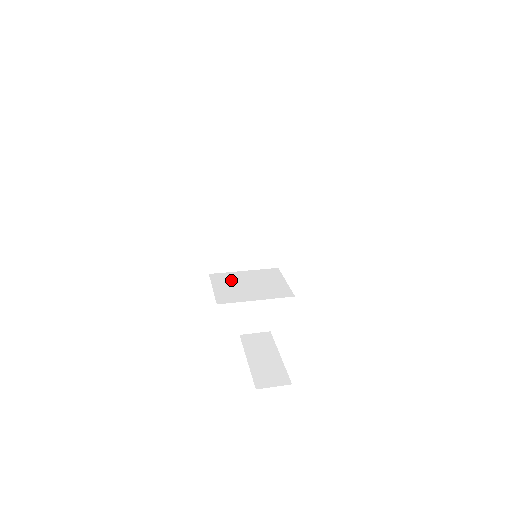
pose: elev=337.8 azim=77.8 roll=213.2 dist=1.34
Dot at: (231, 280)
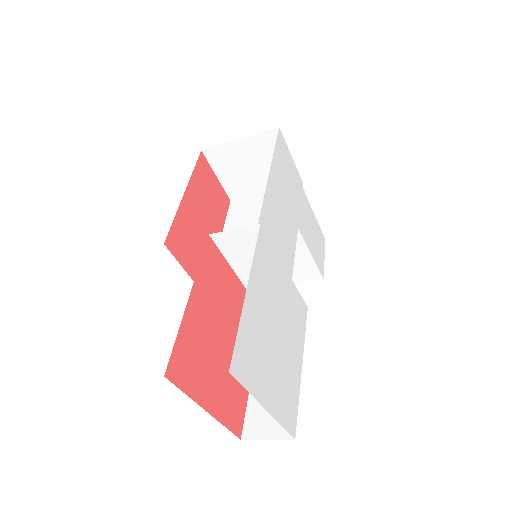
Dot at: occluded
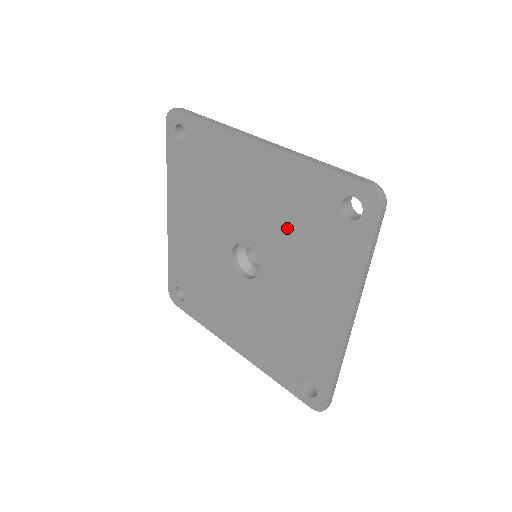
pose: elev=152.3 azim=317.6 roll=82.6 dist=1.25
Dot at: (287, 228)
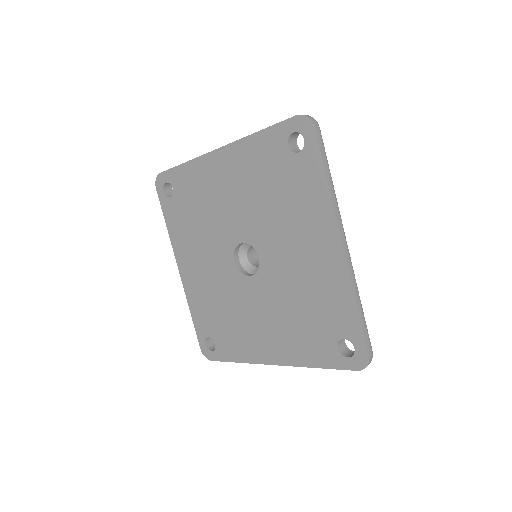
Dot at: (263, 199)
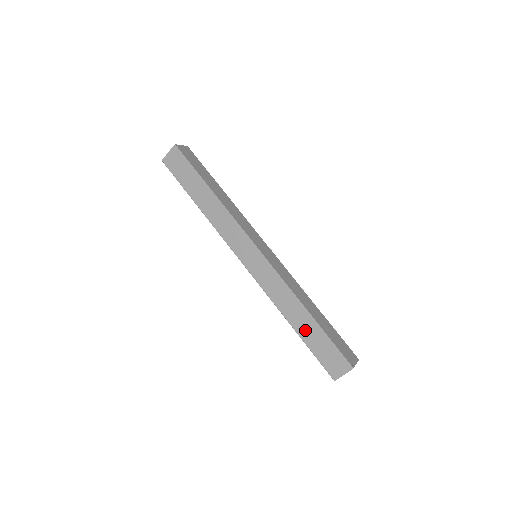
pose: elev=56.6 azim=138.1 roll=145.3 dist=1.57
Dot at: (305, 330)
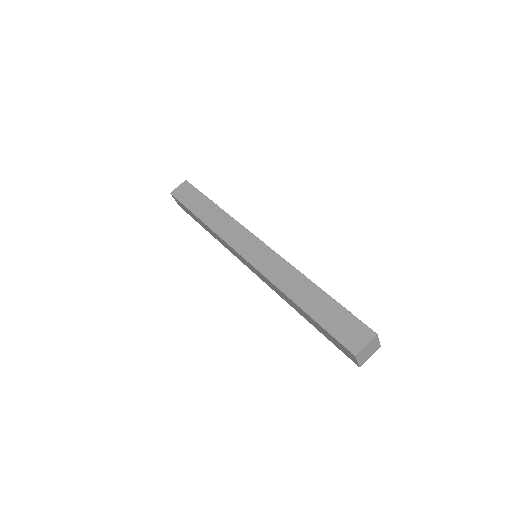
Dot at: (313, 305)
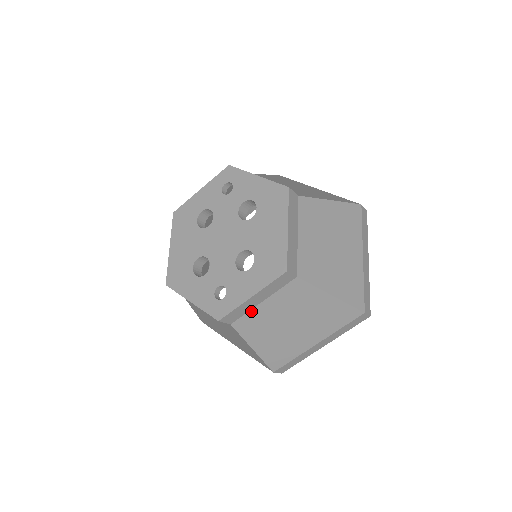
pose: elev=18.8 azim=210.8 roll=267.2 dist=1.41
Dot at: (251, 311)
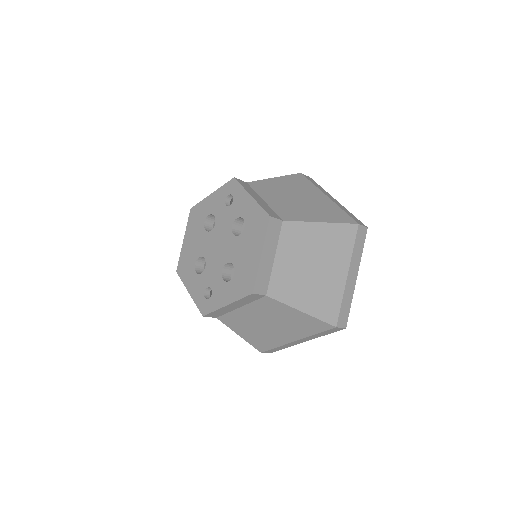
Dot at: (231, 312)
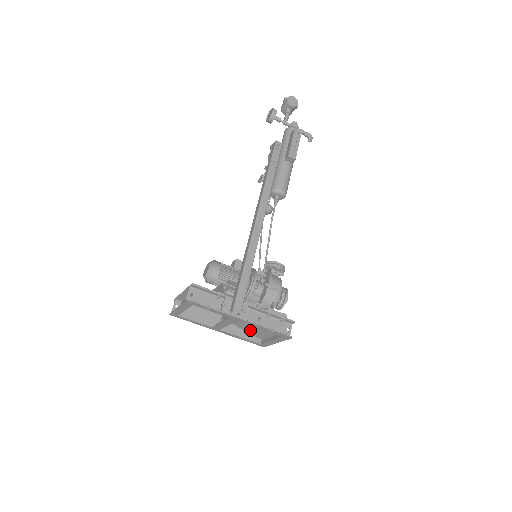
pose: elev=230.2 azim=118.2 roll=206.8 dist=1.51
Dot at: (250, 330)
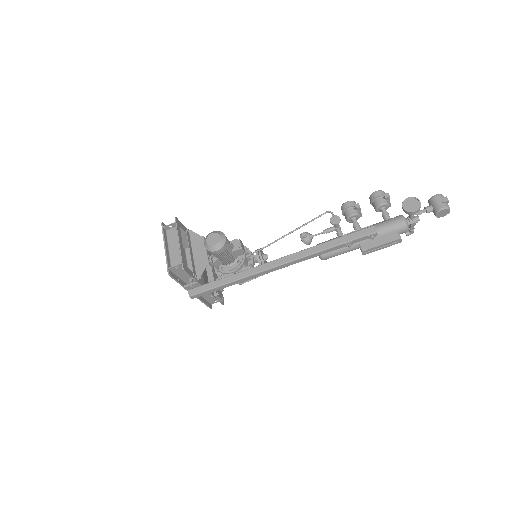
Dot at: occluded
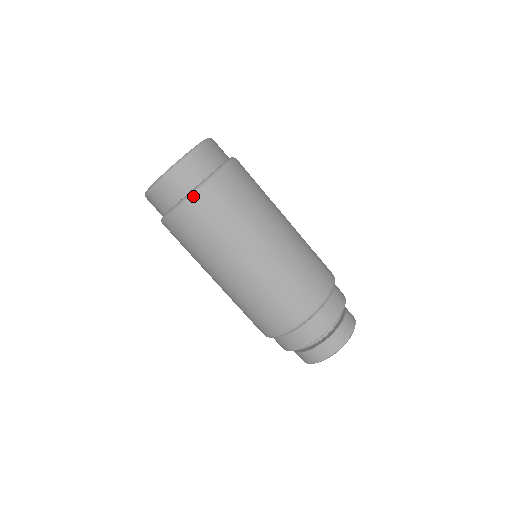
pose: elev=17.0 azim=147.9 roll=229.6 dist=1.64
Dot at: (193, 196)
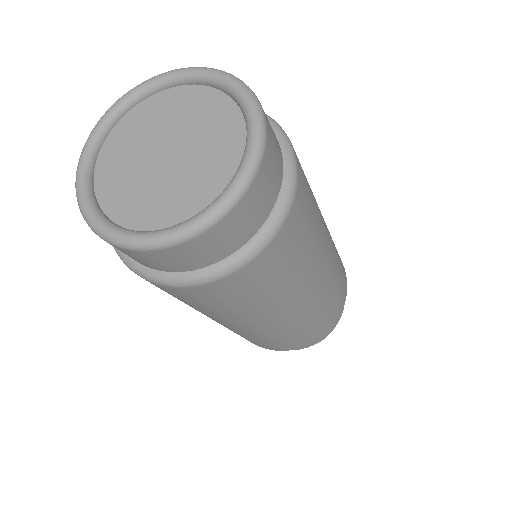
Dot at: (245, 264)
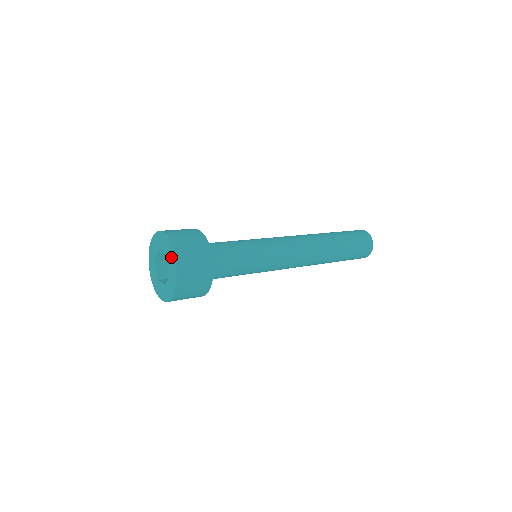
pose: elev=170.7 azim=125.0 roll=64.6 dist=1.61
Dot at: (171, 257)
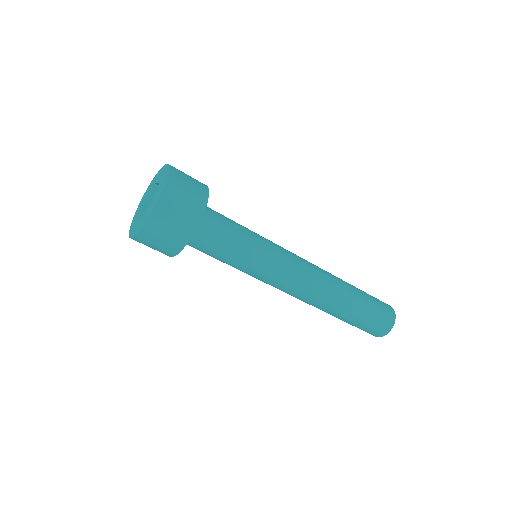
Dot at: (161, 185)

++++++

Problem details:
Go through all of the data above and change "dist" to "distance" wherever it appears, leaving everything else as it is. Leave the pictures out of your copy.

Correct response:
pose: elev=337.8 azim=77.8 roll=213.2 distance=1.34
Dot at: (231, 280)
Dot at: occluded
pose: elev=152.3 azim=317.6 roll=82.6 distance=1.25
Dot at: (287, 228)
Dot at: (263, 199)
pose: elev=56.6 azim=138.1 roll=145.3 distance=1.57
Dot at: (305, 330)
Dot at: (313, 305)
pose: elev=18.8 azim=210.8 roll=267.2 distance=1.41
Dot at: (251, 311)
Dot at: (231, 312)
pose: elev=230.2 azim=118.2 roll=206.8 distance=1.51
Dot at: (250, 330)
Dot at: occluded
pose: elev=17.0 azim=147.9 roll=229.6 distance=1.64
Dot at: (193, 196)
Dot at: (245, 264)
pose: elev=170.7 azim=125.0 roll=64.6 distance=1.61
Dot at: (171, 257)
Dot at: (161, 185)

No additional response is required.